Milo, the virtual boy, was introduced to the TED (Technology, Entertainment and Design) conference in Oxford by UK games designer Peter Molyneux. Calling films and books a “sea of blandness” and “rubbish” because “they don’t involve me,” Molyneux has created what he calls a revolution in storytelling through a virtual boy who feels “real.” (I can’t help wondering if the name Milo was borrowed from Norton Juster’s Phantom Tollbooth, with a Milo who has always felt very real to me.)
Remember David in Steven Spielberg’s brilliant AI? That film also took up the question of becoming real (shades of The Velveteen Rabbit) and drew on the story of Pinocchio to flesh out (as it were) its premise. AI resurrected the cinematic fantasy of animating characters and giving them a soul even as it told a riveting story about the desire to become real.

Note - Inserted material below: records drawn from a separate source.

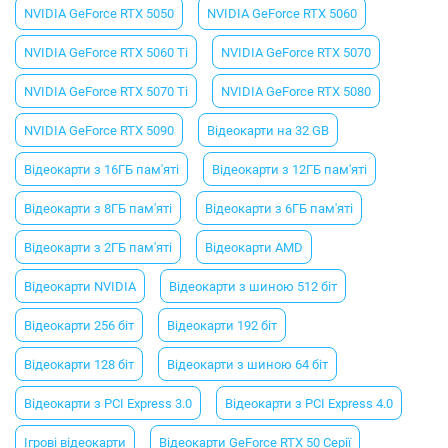
NVIDIA GeForce RTX 5050
NVIDIA GeForce RTX 5060
NVIDIA GeForce RTX 5060 Ti
NVIDIA GeForce RTX 5070
NVIDIA GeForce RTX 5070 Ti
NVIDIA GeForce RTX 5080
NVIDIA GeForce RTX 5090
Відеокарти на 32 GB
Відеокарти з 16ГБ пам'яті
Відеокарти з 12ГБ пам'яті
Відеокарти з 8ГБ пам'яті
Відеокарти з 6ГБ пам'яті
Відеокарти з 2ГБ пам'яті
Відеокарти AMD
Відеокарти NVIDIA
Відеокарти з шиною 512 біт
Відеокарти 256 біт
Відеокарти 192 біт
Відеокарти 128 біт
Відеокарти з шиною 64 біт
Відеокарти з PCI Express 3.0
Відеокарти з PCI Express 4.0
Ігрові відеокарти
Відеокарти GeForce RTX 50 Серії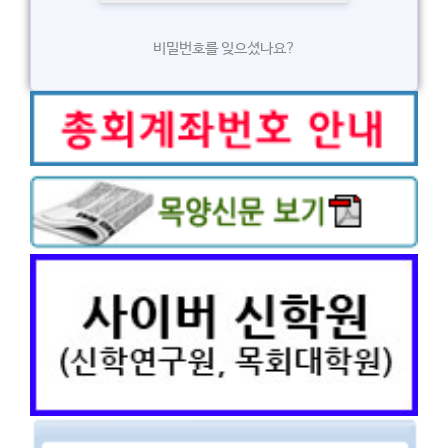
비밀번호를 잊으셨나요?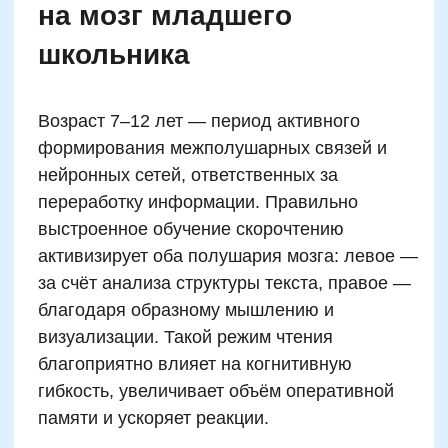
распознаёт фразы и смыслы целыми
блоками.
Правда и вымысел:
разбираем мифы о
скорочтении у детей
Скорочтение портит зрение
Быстрое чтение = плохое
понимание
Талант к быстрому чтению
врожденный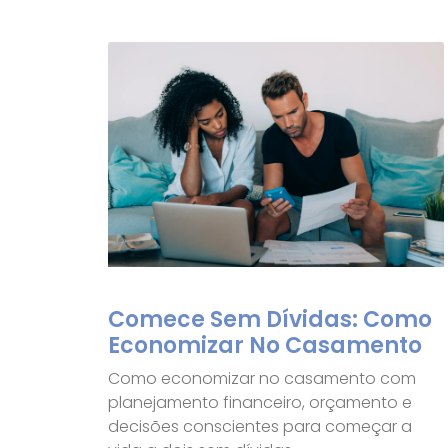
Comece Sem Dívidas: Como
Economizar No Casamento
Como economizar no casamento com
planejamento financeiro, orçamento e
decisões conscientes para começar a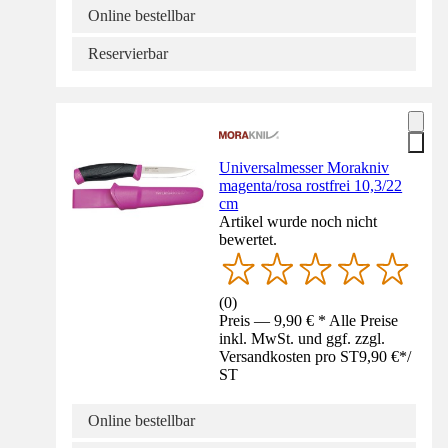
Online bestellbar
Reservierbar
Universalmesser Morakniv
magenta/rosa rostfrei 10,3/22
cm
Artikel wurde noch nicht
bewertet.
(
0
)
Preis — 9,90 € * Alle Preise
inkl. MwSt. und ggf. zzgl.
Versandkosten pro ST
9,90 €
*
/
ST
Online bestellbar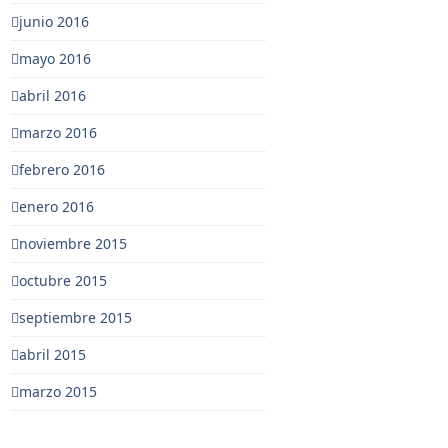
junio 2016
mayo 2016
abril 2016
marzo 2016
febrero 2016
enero 2016
noviembre 2015
octubre 2015
septiembre 2015
abril 2015
marzo 2015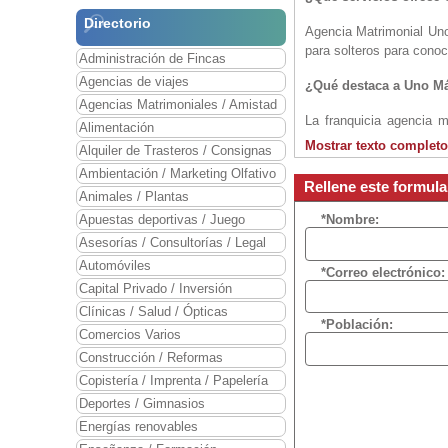
Directorio
Agencia Matrimonial Un
para solteros para conoc
Administración de Fincas
Agencias de viajes
¿Qué destaca a Uno Má
Agencias Matrimoniales / Amistad
La franquicia agencia 
Alimentación
todas las tecnologías, r
Mostrar texto completo
Alquiler de Trasteros / Consignas
Ambientación / Marketing Olfativo
¿Cuál es la situación
Rellene este formul
Animales / Plantas
El momento es bueno pa
Apuestas deportivas / Juego
*Nombre:
nosotros aportamos una 
Asesorías / Consultorías / Legal
de toda España.
Automóviles
*Correo electrónico:
¿Cuál es el perfil del 
Capital Privado / Inversión
Clínicas / Salud / Ópticas
Llegar a ser tu propio 
*Población:
Comercios Varios
emprendedora, con capac
servicio a sus clientes,
Construcción / Reformas
Copistería / Imprenta / Papelería
¿Qué ayudas ofrecéis 
Deportes / Gimnasios
Asesoramiento por la of
Energías renovables
posibilidad de devoluci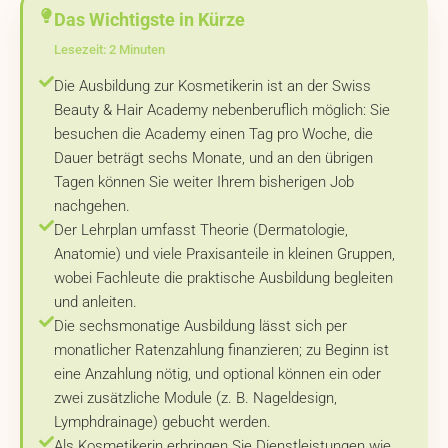
Das Wichtigste in Kürze
Lesezeit: 2 Minuten
Die Ausbildung zur Kosmetikerin ist an der Swiss
Beauty & Hair Academy nebenberuflich möglich: Sie
besuchen die Academy einen Tag pro Woche, die
Dauer beträgt sechs Monate, und an den übrigen
Tagen können Sie weiter Ihrem bisherigen Job
nachgehen.
Der Lehrplan umfasst Theorie (Dermatologie,
Anatomie) und viele Praxisanteile in kleinen Gruppen,
wobei Fachleute die praktische Ausbildung begleiten
und anleiten.
Die sechsmonatige Ausbildung lässt sich per
monatlicher Ratenzahlung finanzieren; zu Beginn ist
eine Anzahlung nötig, und optional können ein oder
zwei zusätzliche Module (z. B. Nageldesign,
Lymphdrainage) gebucht werden.
Als Kosmetikerin erbringen Sie Dienstleistungen wie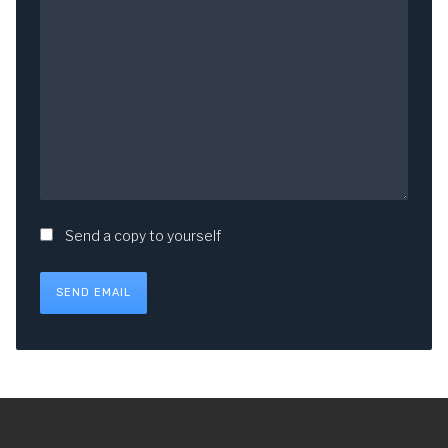
Send a copy to yourself
SEND EMAIL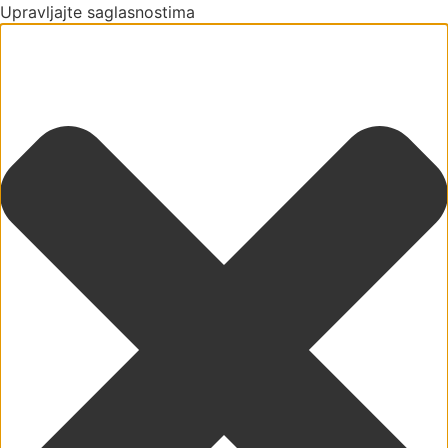
Upravljajte saglasnostima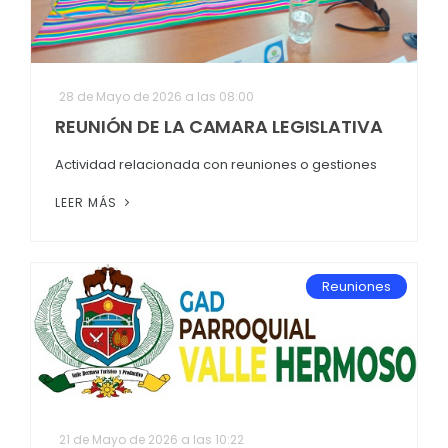
28 de Mayo de 2026 a las 08:00
REUNIÓN DE LA CAMARA LEGISLATIVA
Actividad relacionada con reuniones o gestiones
LEER MÁS
Reuniones
21 de Mayo de 2026 a las 10:22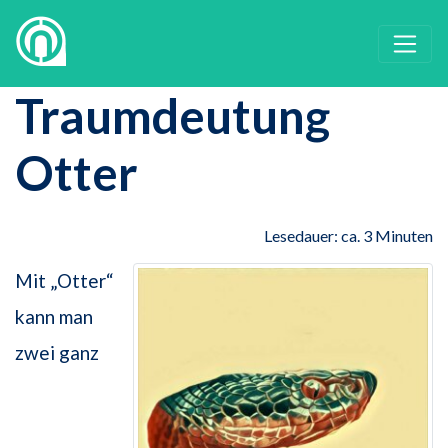
Traumdeutung
Otter
Lesedauer: ca. 3 Minuten
Mit „Otter“
kann man
zwei ganz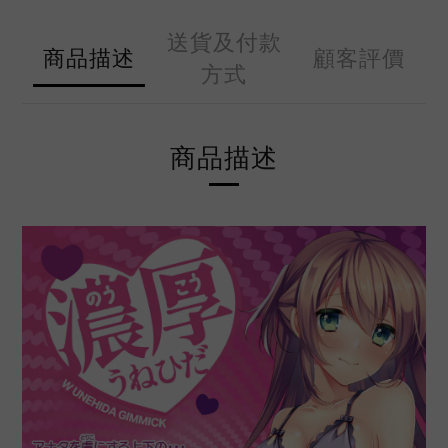
送貨及付款
商品描述
顧客評價
方式
商品描述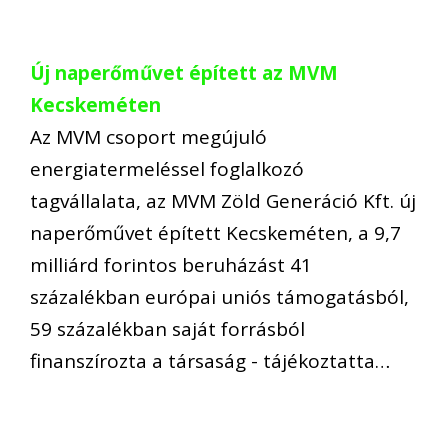
Új naperőművet épített az MVM
Kecskeméten
Az MVM csoport megújuló
energiatermeléssel foglalkozó
tagvállalata, az MVM Zöld Generáció Kft. új
naperőművet épített Kecskeméten, a 9,7
milliárd forintos beruházást 41
százalékban európai uniós támogatásból,
59 százalékban saját forrásból
finanszírozta a társaság - tájékoztatta…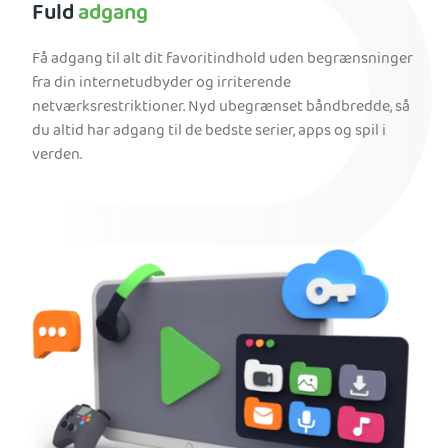
Fuld
adgang
Få adgang til alt dit favoritindhold uden begrænsninger
fra din internetudbyder og irriterende
netværksrestriktioner. Nyd ubegrænset båndbredde, så
du altid har adgang til de bedste serier, apps og spil i
verden.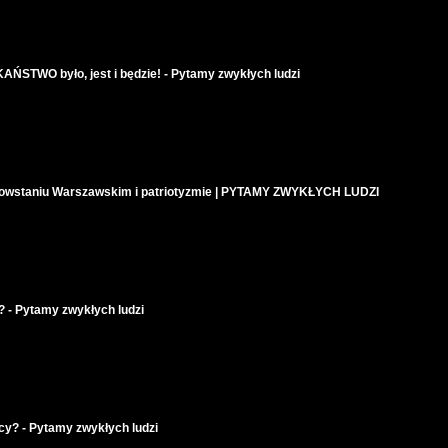
AŃSTWO było, jest i będzie! - Pytamy zwykłych ludzi
owstaniu Warszawskim i patriotyzmie | PYTAMY ZWYKŁYCH LUDZI
- Pytamy zwykłych ludzi
acy? - Pytamy zwykłych ludzi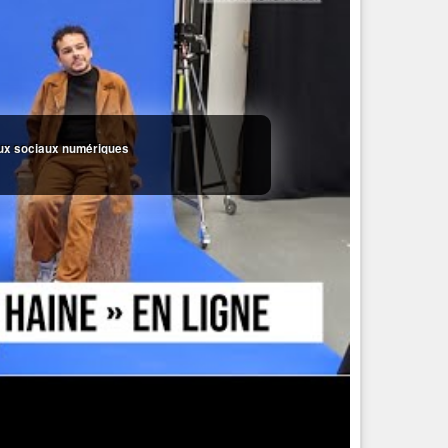
eaux sociaux numériques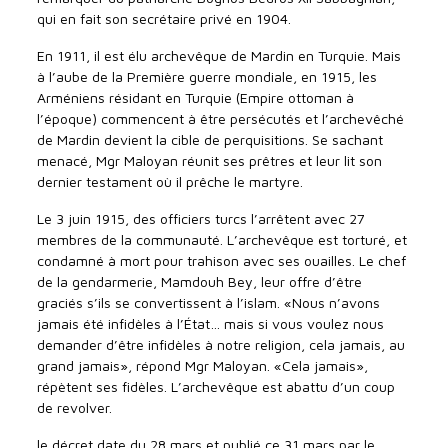
qui en fait son secrétaire privé en 1904.
En 1911, il est élu archevêque de Mardin en Turquie. Mais
à l’aube de la Première guerre mondiale, en 1915, les
Arméniens résidant en Turquie (Empire ottoman à
l’époque) commencent à être persécutés et l’archevêché
de Mardin devient la cible de perquisitions. Se sachant
menacé, Mgr Maloyan réunit ses prêtres et leur lit son
dernier testament où il prêche le martyre.
Le 3 juin 1915, des officiers turcs l’arrêtent avec 27
membres de la communauté. L’archevêque est torturé, et
condamné à mort pour trahison avec ses ouailles. Le chef
de la gendarmerie, Mamdouh Bey, leur offre d’être
graciés s’ils se convertissent à l’islam. «Nous n’avons
jamais été infidèles à l’État… mais si vous voulez nous
demander d’être infidèles à notre religion, cela jamais, au
grand jamais», répond Mgr Maloyan. «Cela jamais»,
répètent ses fidèles. L’archevêque est abattu d’un coup
de revolver.
le décret date du 28 mars et publié ce 31 mars par le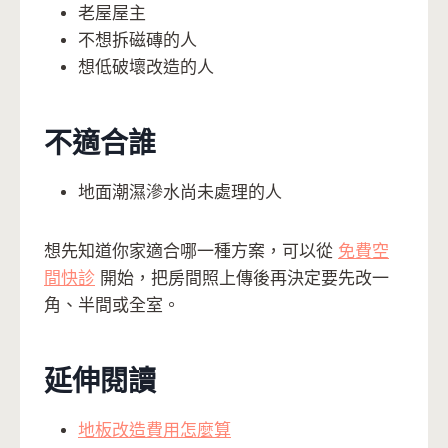
老屋屋主
不想拆磁磚的人
想低破壞改造的人
不適合誰
地面潮濕滲水尚未處理的人
想先知道你家適合哪一種方案，可以從
免費空
間快診
開始，把房間照上傳後再決定要先改一
角、半間或全室。
延伸閱讀
地板改造費用怎麼算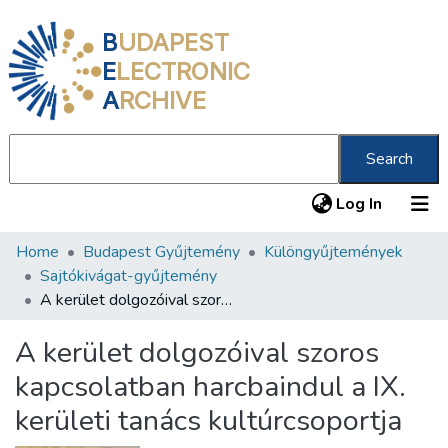
B
UDAPEST
E
LECTRONIC
A
RCHIVE
Search
(current
Log In
Home
Budapest Gyűjtemény
Különgyűjtemények
Communities & Collections
Sajtókivágat-gyűjtemény
All of DSpace
A kerület dolgozóival szoros kapcsolatban harcbaindul a IX. kerületi tanács kultúrcsoportja
Statistics
A kerület dolgozóival szoros
About us
kapcsolatban harcbaindul a IX.
kerületi tanács kultúrcsoportja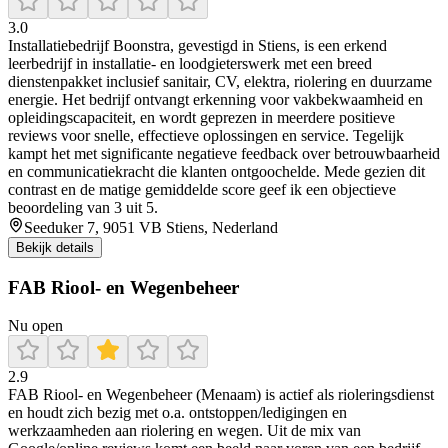
3.0
Installatiebedrijf Boonstra, gevestigd in Stiens, is een erkend
leerbedrijf in installatie- en loodgieterswerk met een breed
dienstenpakket inclusief sanitair, CV, elektra, riolering en duurzame
energie. Het bedrijf ontvangt erkenning voor vakbekwaamheid en
opleidingscapaciteit, en wordt geprezen in meerdere positieve
reviews voor snelle, effectieve oplossingen en service. Tegelijk
kampt het met significante negatieve feedback over betrouwbaarheid
en communicatiekracht die klanten ontgoochelde. Mede gezien dit
contrast en de matige gemiddelde score geef ik een objectieve
beoordeling van 3 uit 5.
Seeduker 7, 9051 VB Stiens, Nederland
Bekijk details
FAB Riool- en Wegenbeheer
Nu open
2.9
FAB Riool- en Wegenbeheer (Menaam) is actief als rioleringsdienst
en houdt zich bezig met o.a. ontstoppen/ledigingen en
werkzaamheden aan riolering en wegen. Uit de mix van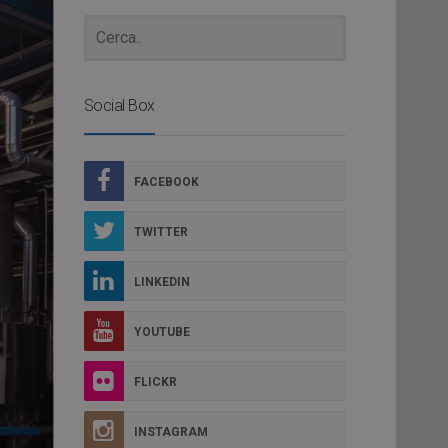
Social Box
FACEBOOK
TWITTER
LINKEDIN
YOUTUBE
FLICKR
INSTAGRAM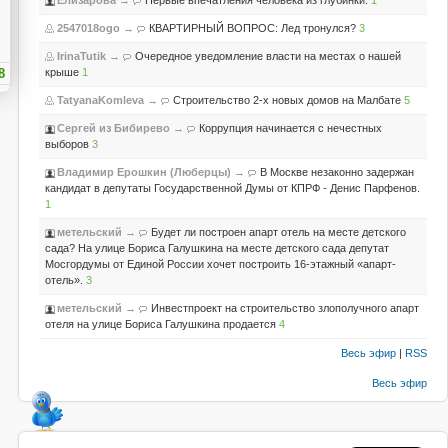
Елизарова
→
Первые впечатления человека из глубинки.
1
и
2547018ogo
→
КВАРТИРНЫЙ ВОПРОС: Лед тронулся?
3
IrinaTutik
→
Очередное уведомление власти на местах о нашей
8
крыше
1
TatyanaKomleva
→
Строительство 2-х новых домов на Малбате
5
Сергей из Бибирево
→
Коррупция начинается с нечестных
выборов
3
Владимир Ерошкин (Люберцы)
→
В Москве незаконно задержан
кандидат в депутаты Государственной Думы от КПРФ - Денис Парфенов.
1
метельский
→
Будет ли построен апарт отель на месте детского
сада? На улице Бориса Галушкина на месте детского сада депутат
Мосгордумы от Единой России хочет построить 16-этажный «апарт-
отель».
3
метельский
→
Инвестпроект на строительство злополучного апарт
отеля на улице Бориса Галушкина продается
4
Весь эфир
|
RSS
Весь эфир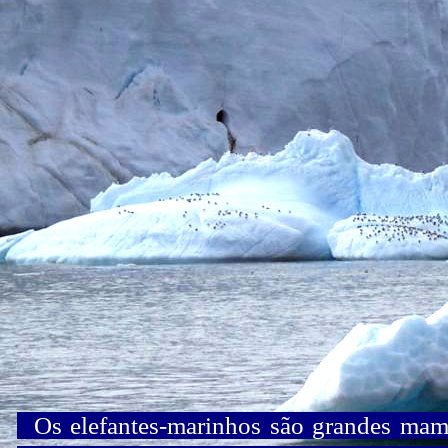
Os elefantes-marinhos são grandes mamíf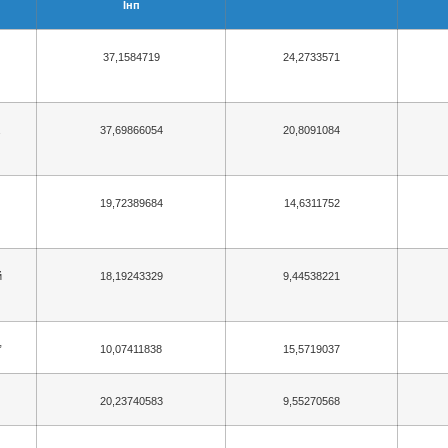
Iнп
37,1584719
24,2733571
37,69866054
20,8091084
19,72389684
14,6311752
й
18,19243329
9,44538221
”
10,07411838
15,5719037
20,23740583
9,55270568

Whatever Milo, the virtual boy, has going for him, it does not diminish the power of stories told on screen or in print. Most of those stories do not “involve me” (as Molyneux claims is the case for Milo) and instead create “what if”s” that take us into the lives of others. I’m not sure that Milo has much to do with storytelling at all. He is a virtual boy who has been programmed to respond to human inquiries and demands. He will grow, develop, and stretch, but I don’t see him becoming real in the same way that Robert Louis Stevenson animated Jim Hawkins, E.B. White gave Charlotte a soul, and Philip Pullman breathed life into Lyra.